I changed to kool-stops and the brakes were much better...


----------



## TMR (Sep 24, 2004)

I changed to some jagwire pads a while ago and the difference is night and day now. I guess it's just the stock pads that sucked.


----------



## Clevor (Sep 8, 2005)

If you read my other post on this page, yup, the stock pads still have the casting flash down the centerline on them! The pads are too hard; the surface is hardly flat and not scuffed for break-in, like DuraAce pads. I haven't had a chance to ride my bike yet with the DuraAce pads, but already I can feel the more positive clamping force. The tiny adjusting screw on top does indeed work to fine tune distance of one side to the rim.

The brakes are probably the same as Sampson, and the Textros are identical:

http://www.sampsonsports.com/brakes.html


----------



## kanif1 (Feb 5, 2005)

LCFrecrider said:


> I changed to kool-stops and the brakes were much better...

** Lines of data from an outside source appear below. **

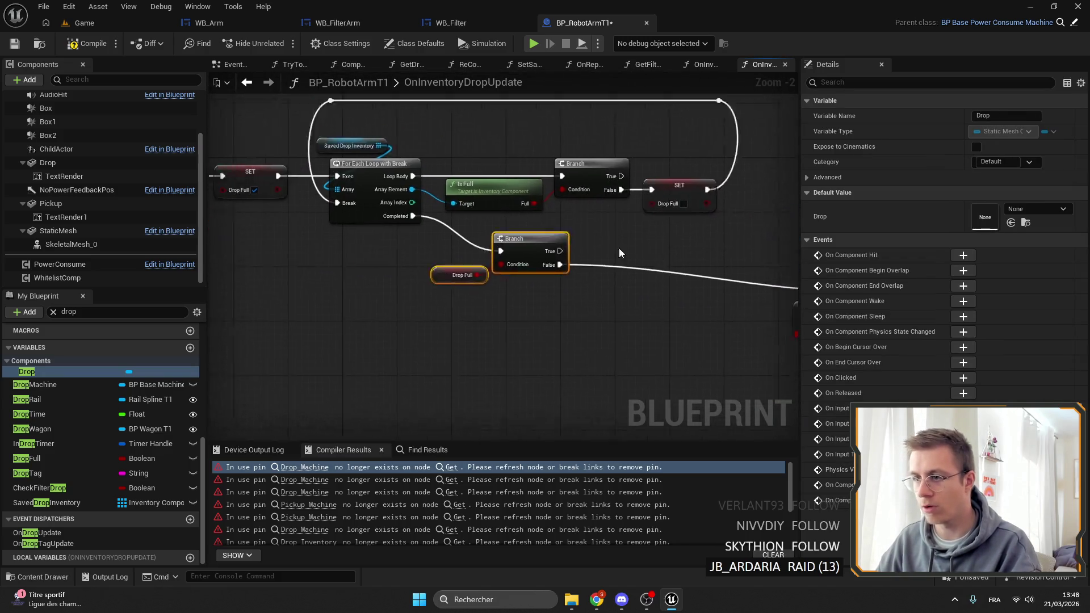
{"action": "left_click_drag", "start_coordinate": [390, 256], "coordinate": [312, 137]}
{"action": "mouse_move", "coordinate": [369, 163]}
{"action": "left_mouse_down"}
{"action": "mouse_move", "coordinate": [715, 254]}
{"action": "mouse_move", "coordinate": [619, 242]}
{"action": "mouse_move", "coordinate": [630, 242]}
{"action": "left_mouse_up"}
{"action": "scroll", "coordinate": [628, 239], "scroll_direction": "up", "scroll_amount": 2}
{"action": "left_click", "coordinate": [667, 249]}
{"action": "key", "text": "Delete"}
{"action": "type", "text": "for"}
{"action": "key", "text": "Return"}
{"action": "left_click_drag", "start_coordinate": [505, 210], "coordinate": [618, 255]}
{"action": "mouse_move", "coordinate": [689, 256]}
{"action": "left_mouse_down"}
{"action": "mouse_move", "coordinate": [749, 236]}
{"action": "mouse_move", "coordinate": [479, 244]}
{"action": "mouse_move", "coordinate": [511, 266]}
{"action": "mouse_move", "coordinate": [585, 262]}
{"action": "mouse_move", "coordinate": [520, 240]}
{"action": "left_mouse_up"}
Step: Delete the broken Drop Machine node and connect Loop Body to the Unbind node
{"action": "left_click", "coordinate": [539, 273]}
{"action": "key", "text": "Delete"}
{"action": "left_click_drag", "start_coordinate": [567, 210], "coordinate": [522, 212]}
Step: Rearrange Create Event, Print Check and Refresh AI around the Unbind node
{"action": "left_click", "coordinate": [658, 342]}
{"action": "left_click", "coordinate": [582, 217], "text": "ctrl"}
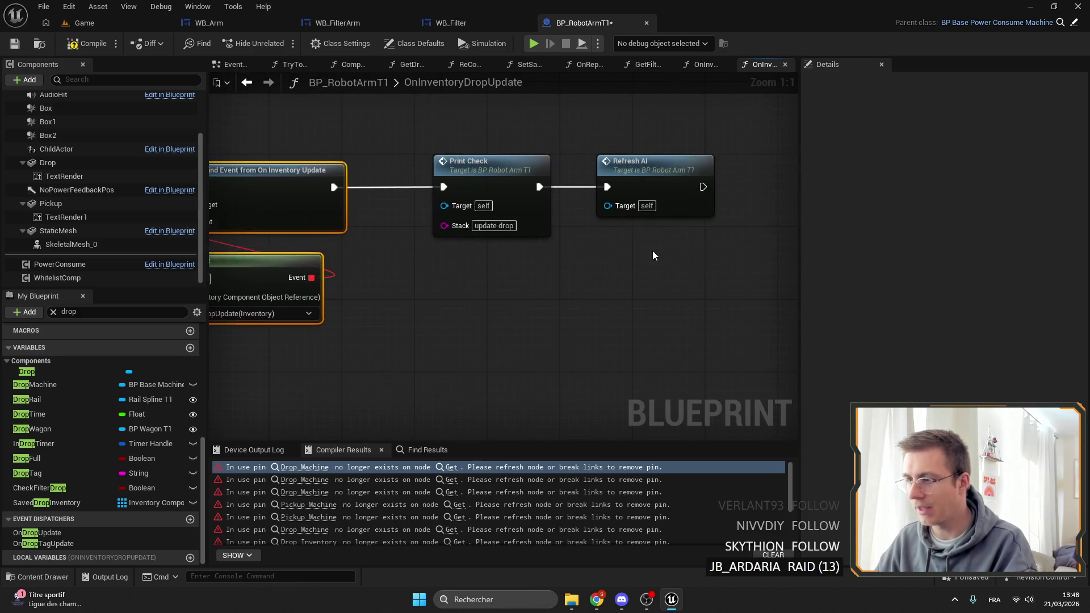
{"action": "left_click_drag", "start_coordinate": [645, 250], "coordinate": [449, 165]}
{"action": "left_click_drag", "start_coordinate": [454, 170], "coordinate": [454, 261]}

I am looking to change brake pads to kool-stop. Can anyone let me know what type the TCR1 uses (dura-type, v-type, or campy)? Thanks for the help.


----------



## TMR (Sep 24, 2004)

kanif1 said:


> I am looking to change brake pads to kool-stop. Can anyone let me know what type the TCR1 uses (dura-type, v-type, or campy)? Thanks for the help.


dura ace type


----------



## walleyeangler (Nov 4, 2005)

I just started riding my new one but I haven't honestly had a problem with them.

I love my bike.


----------